::: 页面摘录

我们可以看到,第一个成分解释了解释了几乎 50% 的方差,第二个成分解释了超过 30% 的方差。没有哪一个成分是可以忽略不计的。前两个成分包含了超过 80% 的信息,这里是用主成分分析PCA降维到二维后再进行聚类:

from sklearn.decomposition import PCA

# Take useful feature and standardize them
data = df[['price_usd', 'srch_booking_window', 'srch_saturday_night_bool']]

# Standardize features
X_std = StandardScaler().fit_transform(X)
data = pd.DataFrame(X_std)

# Reduce components to 2 
pca = PCA(n_components = 2)
data = pca.fit_transform(data)

# Standardize 2 new features 
scaler = StandardScaler()
np_scaled = scaler.fit_transform(data)
data = pd.DataFrame(np_scaled)

kmeans = [KMeans(n_clusters = i).fit(data) for i in n_cluster]
df['cluster'] = kmeans[7].predict(data)
df.index = data.index
df['principal_feature1'] = data[0]
df['principal_feature2'] = data[1]
df['cluster'].value_counts()

# plot the different clusters with the 2 main features
fig, ax = plt.subplots(figsize=(10,6))
colors = {0:'red', 1:'blue', 2:'green', 3:'pink', 4:'black', 5:'orange', 6:'cyan', 7:'yellow', 8:'brown', 9:'purple', 10:'white', 11: 'grey'}
ax.scatter(df['principal_feature1'], df['principal_feature2'], c=df["cluster"].apply(lambda x: colors[x]))

::::::
::: 数据摘录

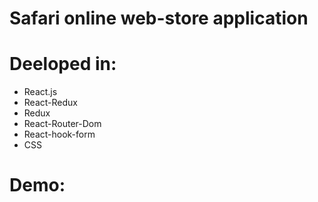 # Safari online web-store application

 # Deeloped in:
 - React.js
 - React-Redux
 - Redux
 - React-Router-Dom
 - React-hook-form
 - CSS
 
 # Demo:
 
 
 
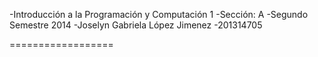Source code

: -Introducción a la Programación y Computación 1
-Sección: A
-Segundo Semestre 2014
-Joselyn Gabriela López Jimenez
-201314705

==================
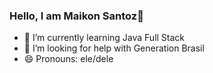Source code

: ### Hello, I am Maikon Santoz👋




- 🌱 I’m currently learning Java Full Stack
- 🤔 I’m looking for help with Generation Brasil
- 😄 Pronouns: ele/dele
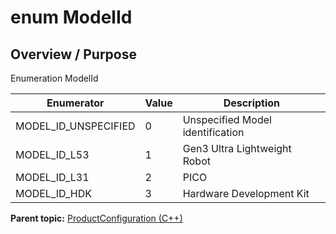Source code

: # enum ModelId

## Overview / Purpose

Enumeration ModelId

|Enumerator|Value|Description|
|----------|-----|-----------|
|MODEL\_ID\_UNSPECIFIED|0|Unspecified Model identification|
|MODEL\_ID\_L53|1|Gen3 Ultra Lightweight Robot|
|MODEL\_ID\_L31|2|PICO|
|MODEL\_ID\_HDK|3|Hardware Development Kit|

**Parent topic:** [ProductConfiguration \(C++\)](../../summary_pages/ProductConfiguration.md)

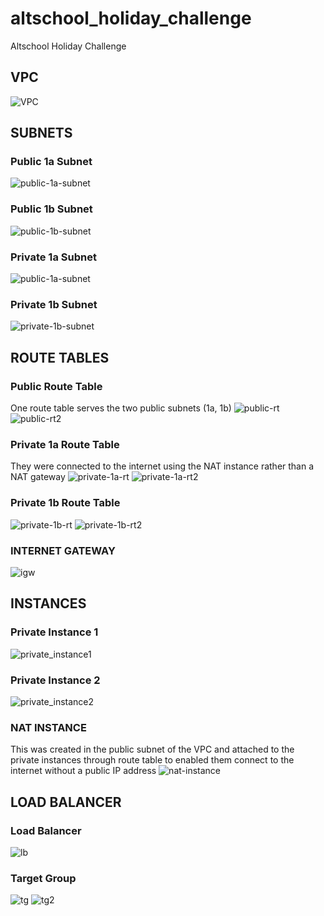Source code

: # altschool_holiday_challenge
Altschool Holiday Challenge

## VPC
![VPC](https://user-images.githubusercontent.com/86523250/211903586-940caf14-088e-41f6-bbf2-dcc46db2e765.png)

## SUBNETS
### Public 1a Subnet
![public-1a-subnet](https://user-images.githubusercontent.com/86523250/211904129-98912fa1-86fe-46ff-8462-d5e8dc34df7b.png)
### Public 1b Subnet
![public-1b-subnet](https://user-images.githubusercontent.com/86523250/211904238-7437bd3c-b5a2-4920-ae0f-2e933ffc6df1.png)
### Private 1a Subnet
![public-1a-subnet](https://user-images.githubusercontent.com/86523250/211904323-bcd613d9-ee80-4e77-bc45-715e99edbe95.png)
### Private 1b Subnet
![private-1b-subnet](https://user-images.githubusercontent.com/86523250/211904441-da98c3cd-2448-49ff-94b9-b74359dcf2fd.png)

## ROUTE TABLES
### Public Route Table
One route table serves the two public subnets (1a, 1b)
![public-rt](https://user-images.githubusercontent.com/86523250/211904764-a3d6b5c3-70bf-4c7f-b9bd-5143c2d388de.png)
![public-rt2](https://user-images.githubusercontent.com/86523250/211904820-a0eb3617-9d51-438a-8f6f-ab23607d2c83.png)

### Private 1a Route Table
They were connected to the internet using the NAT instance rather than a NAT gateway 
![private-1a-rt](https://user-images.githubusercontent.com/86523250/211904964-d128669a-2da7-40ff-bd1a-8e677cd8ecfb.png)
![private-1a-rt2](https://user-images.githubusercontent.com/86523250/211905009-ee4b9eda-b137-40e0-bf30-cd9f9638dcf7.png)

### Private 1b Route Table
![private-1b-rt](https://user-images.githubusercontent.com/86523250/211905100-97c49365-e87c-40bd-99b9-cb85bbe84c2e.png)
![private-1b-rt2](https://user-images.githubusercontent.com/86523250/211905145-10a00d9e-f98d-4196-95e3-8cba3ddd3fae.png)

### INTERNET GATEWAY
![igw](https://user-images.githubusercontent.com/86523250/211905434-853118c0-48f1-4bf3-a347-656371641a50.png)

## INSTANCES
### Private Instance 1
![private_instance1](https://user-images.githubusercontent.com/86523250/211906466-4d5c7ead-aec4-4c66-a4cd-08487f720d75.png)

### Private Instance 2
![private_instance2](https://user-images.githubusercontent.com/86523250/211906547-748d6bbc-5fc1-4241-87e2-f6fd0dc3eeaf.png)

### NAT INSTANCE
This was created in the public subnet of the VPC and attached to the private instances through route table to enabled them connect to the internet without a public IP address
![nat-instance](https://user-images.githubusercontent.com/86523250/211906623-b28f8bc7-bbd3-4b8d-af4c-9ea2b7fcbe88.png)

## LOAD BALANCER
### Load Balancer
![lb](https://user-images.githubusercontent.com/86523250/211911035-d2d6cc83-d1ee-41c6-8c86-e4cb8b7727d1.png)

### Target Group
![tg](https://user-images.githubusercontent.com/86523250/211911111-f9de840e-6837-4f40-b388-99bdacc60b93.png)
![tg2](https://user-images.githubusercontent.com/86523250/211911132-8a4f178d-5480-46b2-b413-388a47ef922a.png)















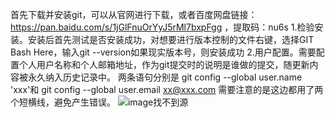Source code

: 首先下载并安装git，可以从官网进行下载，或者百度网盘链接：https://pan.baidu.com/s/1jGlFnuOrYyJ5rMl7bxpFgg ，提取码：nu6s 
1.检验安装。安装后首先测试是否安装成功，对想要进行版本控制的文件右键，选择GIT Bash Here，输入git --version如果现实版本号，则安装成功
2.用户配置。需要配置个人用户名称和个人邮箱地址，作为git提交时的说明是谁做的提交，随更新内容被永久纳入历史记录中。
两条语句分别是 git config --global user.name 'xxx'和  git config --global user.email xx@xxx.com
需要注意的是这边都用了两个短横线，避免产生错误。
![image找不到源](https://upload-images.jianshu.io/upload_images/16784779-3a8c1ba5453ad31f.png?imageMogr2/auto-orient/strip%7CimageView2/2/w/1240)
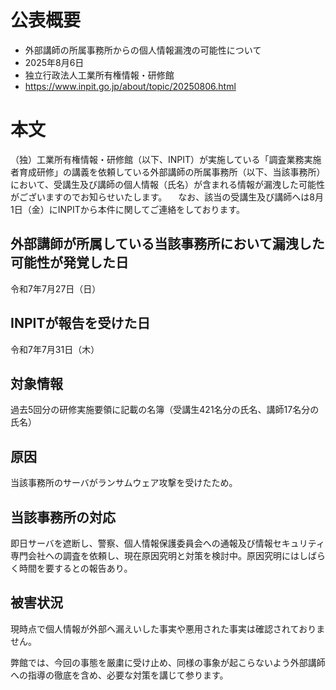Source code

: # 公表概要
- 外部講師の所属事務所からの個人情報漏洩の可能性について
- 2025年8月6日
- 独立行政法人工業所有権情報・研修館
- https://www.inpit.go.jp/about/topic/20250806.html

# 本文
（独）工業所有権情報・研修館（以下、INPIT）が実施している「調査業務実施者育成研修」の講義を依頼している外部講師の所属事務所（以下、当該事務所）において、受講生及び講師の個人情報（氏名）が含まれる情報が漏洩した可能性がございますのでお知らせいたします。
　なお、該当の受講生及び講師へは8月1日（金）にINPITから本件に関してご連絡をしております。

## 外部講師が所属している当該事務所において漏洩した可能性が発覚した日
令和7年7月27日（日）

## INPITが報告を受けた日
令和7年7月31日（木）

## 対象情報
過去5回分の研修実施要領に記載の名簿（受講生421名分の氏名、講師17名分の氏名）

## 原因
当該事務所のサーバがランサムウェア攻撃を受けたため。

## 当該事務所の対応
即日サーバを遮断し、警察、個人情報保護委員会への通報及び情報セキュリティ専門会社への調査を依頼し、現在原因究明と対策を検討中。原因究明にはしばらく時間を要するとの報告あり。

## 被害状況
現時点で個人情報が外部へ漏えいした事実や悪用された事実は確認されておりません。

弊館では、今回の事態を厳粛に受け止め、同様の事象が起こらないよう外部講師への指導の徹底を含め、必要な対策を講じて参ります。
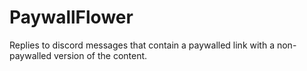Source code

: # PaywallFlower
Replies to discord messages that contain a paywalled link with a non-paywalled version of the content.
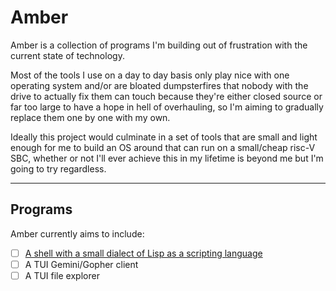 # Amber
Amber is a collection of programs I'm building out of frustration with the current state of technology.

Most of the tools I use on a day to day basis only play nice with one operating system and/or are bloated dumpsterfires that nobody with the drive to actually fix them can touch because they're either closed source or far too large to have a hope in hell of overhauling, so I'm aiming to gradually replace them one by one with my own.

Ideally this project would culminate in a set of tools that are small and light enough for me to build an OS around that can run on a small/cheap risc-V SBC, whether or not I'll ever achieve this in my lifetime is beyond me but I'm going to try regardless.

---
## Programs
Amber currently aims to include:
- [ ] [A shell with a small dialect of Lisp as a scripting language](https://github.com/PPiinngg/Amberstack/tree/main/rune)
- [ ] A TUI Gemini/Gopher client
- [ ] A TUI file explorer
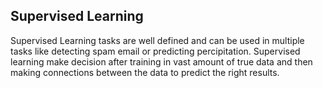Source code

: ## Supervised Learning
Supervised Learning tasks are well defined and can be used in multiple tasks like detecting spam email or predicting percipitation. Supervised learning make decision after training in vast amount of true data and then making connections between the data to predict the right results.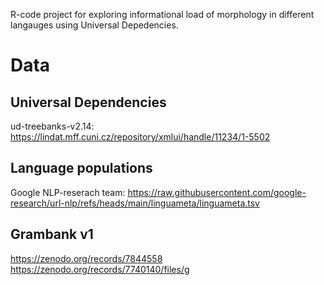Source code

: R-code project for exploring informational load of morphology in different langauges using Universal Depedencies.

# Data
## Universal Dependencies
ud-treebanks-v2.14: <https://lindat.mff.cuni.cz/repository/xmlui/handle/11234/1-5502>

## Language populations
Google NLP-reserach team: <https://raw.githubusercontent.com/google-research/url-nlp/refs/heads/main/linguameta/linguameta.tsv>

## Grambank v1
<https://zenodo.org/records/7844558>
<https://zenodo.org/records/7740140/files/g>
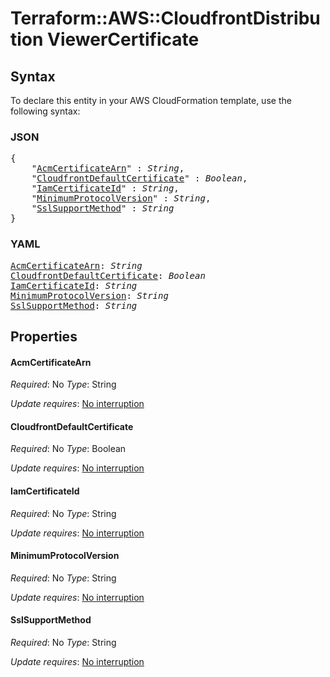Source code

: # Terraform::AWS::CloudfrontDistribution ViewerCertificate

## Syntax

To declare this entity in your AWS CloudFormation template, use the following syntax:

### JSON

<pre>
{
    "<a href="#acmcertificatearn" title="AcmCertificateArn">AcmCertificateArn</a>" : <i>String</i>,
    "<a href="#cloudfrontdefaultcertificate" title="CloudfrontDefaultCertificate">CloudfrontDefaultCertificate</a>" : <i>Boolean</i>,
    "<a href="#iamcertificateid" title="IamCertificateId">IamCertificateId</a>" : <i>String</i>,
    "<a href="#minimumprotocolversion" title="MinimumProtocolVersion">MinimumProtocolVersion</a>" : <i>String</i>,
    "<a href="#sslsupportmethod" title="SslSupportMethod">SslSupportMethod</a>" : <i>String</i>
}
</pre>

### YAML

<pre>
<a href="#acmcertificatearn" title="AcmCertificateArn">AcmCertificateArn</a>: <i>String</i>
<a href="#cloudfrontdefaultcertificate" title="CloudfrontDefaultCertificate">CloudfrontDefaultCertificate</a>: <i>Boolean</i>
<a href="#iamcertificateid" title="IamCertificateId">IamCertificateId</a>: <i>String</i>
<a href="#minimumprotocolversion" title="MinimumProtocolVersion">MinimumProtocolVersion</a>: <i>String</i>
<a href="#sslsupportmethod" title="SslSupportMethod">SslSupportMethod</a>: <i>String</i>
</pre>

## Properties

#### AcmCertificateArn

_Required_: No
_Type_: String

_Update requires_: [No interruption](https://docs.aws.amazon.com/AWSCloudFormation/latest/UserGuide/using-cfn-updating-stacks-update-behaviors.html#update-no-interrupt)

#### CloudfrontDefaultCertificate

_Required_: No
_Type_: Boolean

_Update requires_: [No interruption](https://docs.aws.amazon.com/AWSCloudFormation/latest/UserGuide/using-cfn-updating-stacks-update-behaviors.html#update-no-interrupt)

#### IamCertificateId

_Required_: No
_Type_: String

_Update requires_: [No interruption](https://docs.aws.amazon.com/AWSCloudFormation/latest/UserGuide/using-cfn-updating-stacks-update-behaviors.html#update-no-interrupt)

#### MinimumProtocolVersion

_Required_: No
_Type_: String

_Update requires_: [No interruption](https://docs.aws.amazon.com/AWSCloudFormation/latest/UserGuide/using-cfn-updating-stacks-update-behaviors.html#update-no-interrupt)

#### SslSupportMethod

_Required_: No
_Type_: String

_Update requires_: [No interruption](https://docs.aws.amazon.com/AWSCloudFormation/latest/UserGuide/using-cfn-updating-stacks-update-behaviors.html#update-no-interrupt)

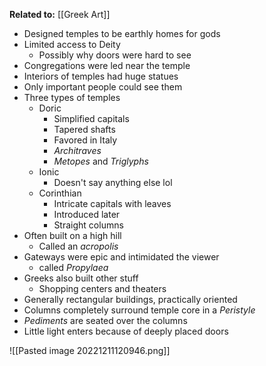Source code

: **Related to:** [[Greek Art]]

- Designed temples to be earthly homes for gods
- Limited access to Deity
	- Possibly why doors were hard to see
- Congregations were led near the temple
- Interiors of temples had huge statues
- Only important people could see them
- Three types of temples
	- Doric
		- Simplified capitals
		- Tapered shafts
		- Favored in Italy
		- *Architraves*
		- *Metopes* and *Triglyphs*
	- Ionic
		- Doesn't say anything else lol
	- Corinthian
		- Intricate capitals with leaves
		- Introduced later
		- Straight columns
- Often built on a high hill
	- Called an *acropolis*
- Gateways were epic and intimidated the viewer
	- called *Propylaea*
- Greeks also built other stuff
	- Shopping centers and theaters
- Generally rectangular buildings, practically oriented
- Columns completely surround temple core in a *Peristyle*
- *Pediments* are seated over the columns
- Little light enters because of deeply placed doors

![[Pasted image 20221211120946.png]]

::::::

任务要求 A:
请根据这篇关于主成分分析降维后聚类的页面摘录,回答以下问题:
(i) 第一个成分解释了多少方差?
(ii) 代码中 PCA 的 n_components 设为多少?
(iii) 颜色字典中编号 7 对应哪种颜色?
任务要求 B: 请续写这篇关于主成分分析降维后聚类的页面摘录,从其最后一行之后接着写。
上述记录为独立材料,与页面摘录互不相关。

任务结果 A:
(i) 几乎 50%。
(ii) 2。
(iii) yellow。

任务结果 B:
plt.show()

基于聚类的异常检测中强调的假设是我们对数据聚类,正常的数据归属于簇,而异常不属于任何簇或者属于很小的簇。下面我们找出异常并进行可视化。

  • 计算每个点和离它最近的聚类中心的距离。最大的那些距离就是异常
  • 我们用 outliers_fraction 给算法提供数据集中离群点比例的信息
  • 使用 outliers_fraction 计算 number_of_outliers
  • 将 threshold 设置为离群点间的最短距离
  • anomaly1 的异常结果包括上述方法的簇(0:正常,1:异常)
  • 使用集群视图可视化异常
  • 使用时序视图可视化异常
def getDistanceByPoint(data, model):
    distance = pd.Series()
    for i in range(0,len(data)):
        Xa = np.array(data.loc[i])
        Xb = model.cluster_centers_[model.labels_[i]-1]
        distance.set_value(i, np.linalg.norm(Xa-Xb))
    return distance

outliers_fraction = 0.01
distance = getDistanceByPoint(data, kmeans[6])
outlier_num = int(outliers_fraction * len(distance))
threshold = distance.nlargest(outlier_num).min()
df['anomaly'] = (distance >= threshold).astype(int)

fig, ax = plt.subplots(figsize = (10, 6))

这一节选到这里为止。